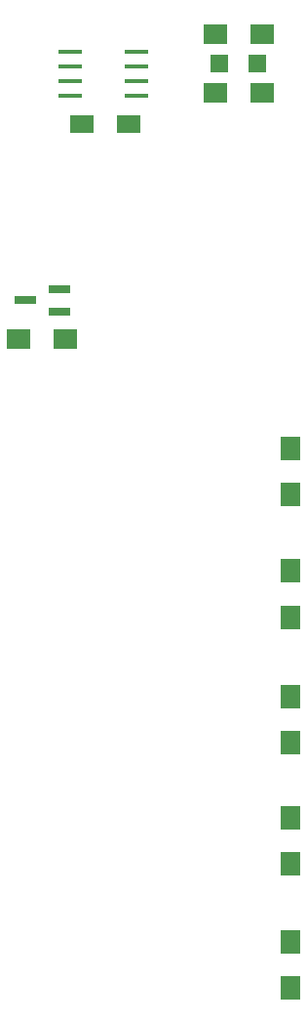
<source format=gbr>
G04 #@! TF.FileFunction,Paste,Top*
%FSLAX46Y46*%
G04 Gerber Fmt 4.6, Leading zero omitted, Abs format (unit mm)*
G04 Created by KiCad (PCBNEW 4.0.4-stable) date Saturday, January 07, 2017 'PMt' 11:38:11 PM*
%MOMM*%
%LPD*%
G01*
G04 APERTURE LIST*
%ADD10C,0.100000*%
%ADD11R,1.500000X1.500000*%
%ADD12R,1.900000X0.800000*%
%ADD13R,2.000000X1.700000*%
%ADD14R,1.700000X2.000000*%
%ADD15R,2.150000X0.450000*%
%ADD16R,2.000000X1.600000*%
G04 APERTURE END LIST*
D10*
D11*
X33650000Y-14800000D03*
X36950000Y-14800000D03*
D12*
X19750000Y-36250000D03*
X19750000Y-34350000D03*
X16750000Y-35300000D03*
D13*
X37300000Y-17300000D03*
X33300000Y-17300000D03*
X37300000Y-12250000D03*
X33300000Y-12250000D03*
X16200000Y-38700000D03*
X20200000Y-38700000D03*
D14*
X39800000Y-48150000D03*
X39800000Y-52150000D03*
X39800000Y-58750000D03*
X39800000Y-62750000D03*
X39800000Y-69650000D03*
X39800000Y-73650000D03*
X39800000Y-80150000D03*
X39800000Y-84150000D03*
X39800000Y-90900000D03*
X39800000Y-94900000D03*
D15*
X26425000Y-17605000D03*
X26425000Y-16335000D03*
X26425000Y-15065000D03*
X26425000Y-13795000D03*
X20675000Y-13795000D03*
X20675000Y-15065000D03*
X20675000Y-16335000D03*
X20675000Y-17605000D03*
D16*
X25700000Y-20000000D03*
X21700000Y-20000000D03*
M02*

</source>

▸ PROBLEM DESCRIPTION
Look through the material above and work out how many of its lines contain "LIST". State the number only.

▸ RESPONSE BOX
2